The latest attack occurred on Aug. 19 along the university driveway.
“The student [Abuma Shadrach] boarded a [motorized commercial] tricycle from the permanent site of the university,” said Joshua. “Suddenly, on the road, he was pulled out and stabbed to death.
“Part of the aftermath of the incident of 14th August is the brutal killings of our innocent students by some elements guided by inhuman and barbaric philosophies. Unfortunately, our cry is not loud enough to attract any media or government attention,” he told journalists in Jos.
“The figures could be a lot higher,” Nanyah Daman, a Jos-based journalist covering the crisis, told The Epoch Times. “More than 30 students are missing.”
One of the missing students—Mangal Joseph—was found dead in a forest within the university campus on Aug. 20 according to colleagues. Joseph, a second-year pharmacy student posted a video online on Aug. 15 reporting his narrow escape from a violent mob.

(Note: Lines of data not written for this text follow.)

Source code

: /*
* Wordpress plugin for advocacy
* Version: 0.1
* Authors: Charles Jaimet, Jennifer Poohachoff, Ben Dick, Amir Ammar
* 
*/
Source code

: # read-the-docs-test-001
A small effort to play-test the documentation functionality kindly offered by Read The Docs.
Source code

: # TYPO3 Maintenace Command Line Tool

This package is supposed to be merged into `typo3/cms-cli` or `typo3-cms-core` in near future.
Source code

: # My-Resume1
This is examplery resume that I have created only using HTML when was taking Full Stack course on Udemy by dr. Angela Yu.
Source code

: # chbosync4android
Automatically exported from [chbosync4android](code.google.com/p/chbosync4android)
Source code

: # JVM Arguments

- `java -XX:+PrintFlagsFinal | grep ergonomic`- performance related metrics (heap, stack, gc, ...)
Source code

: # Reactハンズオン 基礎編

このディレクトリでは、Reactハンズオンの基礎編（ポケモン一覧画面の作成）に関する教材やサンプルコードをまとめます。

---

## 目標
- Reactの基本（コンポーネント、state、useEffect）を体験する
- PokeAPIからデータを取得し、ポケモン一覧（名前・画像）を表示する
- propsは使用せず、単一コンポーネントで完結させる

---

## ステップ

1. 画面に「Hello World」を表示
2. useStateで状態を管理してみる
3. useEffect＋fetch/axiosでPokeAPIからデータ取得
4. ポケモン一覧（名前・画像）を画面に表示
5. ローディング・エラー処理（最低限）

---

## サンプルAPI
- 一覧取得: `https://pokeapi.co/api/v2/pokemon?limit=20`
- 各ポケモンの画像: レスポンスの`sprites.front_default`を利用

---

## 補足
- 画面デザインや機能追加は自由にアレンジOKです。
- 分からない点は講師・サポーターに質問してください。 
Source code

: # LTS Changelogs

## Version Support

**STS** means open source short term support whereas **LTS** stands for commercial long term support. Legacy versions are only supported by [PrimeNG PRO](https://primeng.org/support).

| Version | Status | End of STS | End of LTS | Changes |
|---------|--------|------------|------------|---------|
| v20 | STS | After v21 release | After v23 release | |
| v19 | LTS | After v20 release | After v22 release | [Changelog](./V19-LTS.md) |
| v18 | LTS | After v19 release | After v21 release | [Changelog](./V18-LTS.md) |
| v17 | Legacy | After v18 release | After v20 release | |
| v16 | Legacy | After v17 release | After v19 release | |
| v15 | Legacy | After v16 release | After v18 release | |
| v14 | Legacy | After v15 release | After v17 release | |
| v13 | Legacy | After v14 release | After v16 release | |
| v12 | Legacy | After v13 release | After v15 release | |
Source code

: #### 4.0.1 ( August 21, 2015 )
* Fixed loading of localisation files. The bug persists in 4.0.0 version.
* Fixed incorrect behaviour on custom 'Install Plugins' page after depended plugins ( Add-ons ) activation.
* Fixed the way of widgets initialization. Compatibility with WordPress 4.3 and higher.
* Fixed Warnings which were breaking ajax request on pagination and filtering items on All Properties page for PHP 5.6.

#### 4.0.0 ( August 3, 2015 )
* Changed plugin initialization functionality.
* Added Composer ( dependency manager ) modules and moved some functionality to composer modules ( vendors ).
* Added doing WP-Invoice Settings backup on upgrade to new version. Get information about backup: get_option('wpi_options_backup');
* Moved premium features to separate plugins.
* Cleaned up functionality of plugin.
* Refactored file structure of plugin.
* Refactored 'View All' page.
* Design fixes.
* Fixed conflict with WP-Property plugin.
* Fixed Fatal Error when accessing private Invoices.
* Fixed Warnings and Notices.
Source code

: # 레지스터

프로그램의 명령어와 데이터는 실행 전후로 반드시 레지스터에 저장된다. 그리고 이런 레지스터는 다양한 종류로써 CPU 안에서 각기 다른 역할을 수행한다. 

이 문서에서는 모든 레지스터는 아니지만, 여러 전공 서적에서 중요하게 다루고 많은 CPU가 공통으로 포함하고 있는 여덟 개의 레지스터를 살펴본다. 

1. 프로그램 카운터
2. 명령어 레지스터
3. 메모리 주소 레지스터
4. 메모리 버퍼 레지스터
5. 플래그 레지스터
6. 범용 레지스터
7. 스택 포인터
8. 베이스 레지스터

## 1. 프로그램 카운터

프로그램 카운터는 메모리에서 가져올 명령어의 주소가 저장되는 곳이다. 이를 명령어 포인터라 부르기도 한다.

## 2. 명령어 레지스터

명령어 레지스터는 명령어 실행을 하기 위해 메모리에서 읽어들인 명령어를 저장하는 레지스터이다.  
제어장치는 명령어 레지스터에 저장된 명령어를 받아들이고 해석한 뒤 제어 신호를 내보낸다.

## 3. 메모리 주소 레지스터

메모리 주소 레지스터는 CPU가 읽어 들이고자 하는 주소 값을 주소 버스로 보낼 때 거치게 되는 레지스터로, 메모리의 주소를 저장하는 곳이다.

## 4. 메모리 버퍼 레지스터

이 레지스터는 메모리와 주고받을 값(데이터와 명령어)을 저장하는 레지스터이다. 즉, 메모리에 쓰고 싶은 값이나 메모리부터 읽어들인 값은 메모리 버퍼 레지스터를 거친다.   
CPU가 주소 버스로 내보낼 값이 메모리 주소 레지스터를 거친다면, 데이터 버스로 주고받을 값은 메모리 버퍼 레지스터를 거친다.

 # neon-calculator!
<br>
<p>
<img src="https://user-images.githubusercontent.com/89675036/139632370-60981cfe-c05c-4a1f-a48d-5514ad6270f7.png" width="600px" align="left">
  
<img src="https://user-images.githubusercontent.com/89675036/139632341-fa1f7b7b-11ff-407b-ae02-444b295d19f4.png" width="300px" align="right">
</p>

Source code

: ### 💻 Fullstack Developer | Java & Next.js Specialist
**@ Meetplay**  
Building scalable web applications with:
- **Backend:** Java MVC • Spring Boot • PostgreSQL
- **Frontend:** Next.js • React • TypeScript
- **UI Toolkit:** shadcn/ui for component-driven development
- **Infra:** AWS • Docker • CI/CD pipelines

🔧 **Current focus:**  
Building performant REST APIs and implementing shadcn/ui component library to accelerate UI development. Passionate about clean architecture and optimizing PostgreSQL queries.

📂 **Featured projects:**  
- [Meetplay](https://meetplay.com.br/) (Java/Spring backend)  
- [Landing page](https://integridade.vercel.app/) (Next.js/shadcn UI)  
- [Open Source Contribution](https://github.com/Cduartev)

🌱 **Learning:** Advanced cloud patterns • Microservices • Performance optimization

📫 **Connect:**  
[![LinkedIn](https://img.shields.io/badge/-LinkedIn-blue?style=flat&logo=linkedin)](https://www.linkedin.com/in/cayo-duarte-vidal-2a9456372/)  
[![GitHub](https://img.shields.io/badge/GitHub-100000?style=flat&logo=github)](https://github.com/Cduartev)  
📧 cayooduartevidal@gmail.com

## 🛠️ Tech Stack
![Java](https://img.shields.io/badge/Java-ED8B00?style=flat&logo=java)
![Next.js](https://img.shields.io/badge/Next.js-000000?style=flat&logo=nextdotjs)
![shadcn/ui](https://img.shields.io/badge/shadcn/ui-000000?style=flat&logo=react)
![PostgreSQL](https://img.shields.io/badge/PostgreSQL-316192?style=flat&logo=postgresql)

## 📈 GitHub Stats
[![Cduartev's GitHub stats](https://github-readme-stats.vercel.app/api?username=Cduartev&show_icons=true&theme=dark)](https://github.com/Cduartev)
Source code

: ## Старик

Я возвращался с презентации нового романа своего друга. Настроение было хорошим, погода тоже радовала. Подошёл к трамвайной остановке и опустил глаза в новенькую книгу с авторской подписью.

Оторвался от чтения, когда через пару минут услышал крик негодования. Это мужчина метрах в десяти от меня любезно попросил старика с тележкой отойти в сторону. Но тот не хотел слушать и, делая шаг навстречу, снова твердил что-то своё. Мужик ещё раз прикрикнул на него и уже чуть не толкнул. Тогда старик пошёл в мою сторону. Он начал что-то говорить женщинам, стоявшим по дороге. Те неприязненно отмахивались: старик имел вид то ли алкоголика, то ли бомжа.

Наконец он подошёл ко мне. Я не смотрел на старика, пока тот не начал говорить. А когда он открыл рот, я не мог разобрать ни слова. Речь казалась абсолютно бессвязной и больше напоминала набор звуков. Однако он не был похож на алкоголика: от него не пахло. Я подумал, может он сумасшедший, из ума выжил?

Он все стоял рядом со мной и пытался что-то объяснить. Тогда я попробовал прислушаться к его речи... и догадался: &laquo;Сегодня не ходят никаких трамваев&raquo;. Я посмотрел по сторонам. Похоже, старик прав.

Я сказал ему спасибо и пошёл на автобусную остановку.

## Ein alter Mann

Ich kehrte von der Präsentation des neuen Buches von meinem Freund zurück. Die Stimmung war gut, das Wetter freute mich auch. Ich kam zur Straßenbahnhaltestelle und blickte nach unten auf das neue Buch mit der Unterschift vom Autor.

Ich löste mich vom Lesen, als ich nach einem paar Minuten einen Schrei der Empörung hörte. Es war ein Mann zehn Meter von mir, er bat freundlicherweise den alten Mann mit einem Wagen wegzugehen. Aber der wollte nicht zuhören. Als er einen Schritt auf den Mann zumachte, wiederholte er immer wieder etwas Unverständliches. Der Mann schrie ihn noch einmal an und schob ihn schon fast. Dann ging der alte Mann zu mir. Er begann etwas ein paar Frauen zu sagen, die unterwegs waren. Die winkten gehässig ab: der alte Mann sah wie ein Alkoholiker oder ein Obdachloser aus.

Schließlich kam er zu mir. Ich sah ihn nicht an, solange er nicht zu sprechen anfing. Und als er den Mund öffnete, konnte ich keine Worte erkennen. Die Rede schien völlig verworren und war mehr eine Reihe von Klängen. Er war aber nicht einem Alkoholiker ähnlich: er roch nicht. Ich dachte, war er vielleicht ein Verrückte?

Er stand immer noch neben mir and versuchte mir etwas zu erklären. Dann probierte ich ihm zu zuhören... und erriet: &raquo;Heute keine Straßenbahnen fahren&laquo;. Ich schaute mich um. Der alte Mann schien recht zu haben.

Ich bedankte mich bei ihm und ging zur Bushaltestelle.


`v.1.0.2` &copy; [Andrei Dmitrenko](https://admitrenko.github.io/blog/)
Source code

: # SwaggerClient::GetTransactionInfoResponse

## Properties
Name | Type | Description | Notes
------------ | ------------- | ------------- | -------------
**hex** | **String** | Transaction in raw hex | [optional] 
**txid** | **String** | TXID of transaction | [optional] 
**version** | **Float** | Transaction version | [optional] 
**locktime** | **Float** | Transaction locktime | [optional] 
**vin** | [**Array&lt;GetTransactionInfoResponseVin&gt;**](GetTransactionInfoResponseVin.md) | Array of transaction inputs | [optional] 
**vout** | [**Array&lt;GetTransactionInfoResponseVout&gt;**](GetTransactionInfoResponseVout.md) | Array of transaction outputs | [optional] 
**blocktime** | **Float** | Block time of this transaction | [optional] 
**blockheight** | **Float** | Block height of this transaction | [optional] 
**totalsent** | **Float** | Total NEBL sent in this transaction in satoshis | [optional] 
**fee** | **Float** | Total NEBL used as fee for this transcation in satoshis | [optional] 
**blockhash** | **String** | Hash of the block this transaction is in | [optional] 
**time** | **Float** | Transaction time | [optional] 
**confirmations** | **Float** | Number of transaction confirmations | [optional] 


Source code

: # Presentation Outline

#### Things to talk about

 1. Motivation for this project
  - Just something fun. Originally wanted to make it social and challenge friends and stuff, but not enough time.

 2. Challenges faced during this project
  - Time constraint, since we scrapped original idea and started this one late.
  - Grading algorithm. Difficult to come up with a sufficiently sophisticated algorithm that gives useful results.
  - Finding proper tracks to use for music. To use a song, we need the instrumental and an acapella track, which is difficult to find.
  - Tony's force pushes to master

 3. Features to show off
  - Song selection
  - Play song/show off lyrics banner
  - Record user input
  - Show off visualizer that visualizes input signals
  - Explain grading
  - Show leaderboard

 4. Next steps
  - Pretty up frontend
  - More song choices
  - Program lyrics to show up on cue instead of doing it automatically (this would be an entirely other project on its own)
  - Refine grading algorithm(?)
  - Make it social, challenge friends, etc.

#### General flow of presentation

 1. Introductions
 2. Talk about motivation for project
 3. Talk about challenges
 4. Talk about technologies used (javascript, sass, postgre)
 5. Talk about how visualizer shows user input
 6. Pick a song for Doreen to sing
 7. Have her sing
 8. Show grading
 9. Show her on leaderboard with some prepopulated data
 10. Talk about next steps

In the video, which shows him to be walking in a lonely driveway within an area identified to be on the campus, Joseph warned people to avoid the northern city roads where he was attacked. He was declared missing the following day but was later found with machete cuts in a forest close to the location of his video, said Nathaniel Nanman, a close friend.
Joseph’s killers used his phone to call and said, “We should go and pick his corpse from the forest,” Nanman told The Epoch Times.
Leaders of the students in Plateau on Aug. 20 began a social media campaign under the hashtag “Justiceforjossites” to demand protection for their members. Jeremiah Matthew, the president of the Plateau chapter of the National Association of Nigerian Students (NAN), said the campaign could translate to physical protests when the current tensions subside, if the attacks continued.
“We cannot be sacrificial lambs all the time, when government has the capacity to solve these problems, just the way they hastily deployed troops to arrest 20 of the people who mobbed those travelers,” Matthew told The Epoch Times. Twenty people were arrested in connection with the mob violence that left 22 Muslim travelers dead in the city on Aug. 14, according to police.
The Nigerian Union of Journalists (NUJ) has called for a military station in the University area to prevent future attacks on the Jos University campus. In a statement on Aug. 20, Paul Jatau, the union leader in Plateau, said it’s worrisome and a “huge threat to children’s education” that Nigerian schools are becoming unsafe for students and teachers.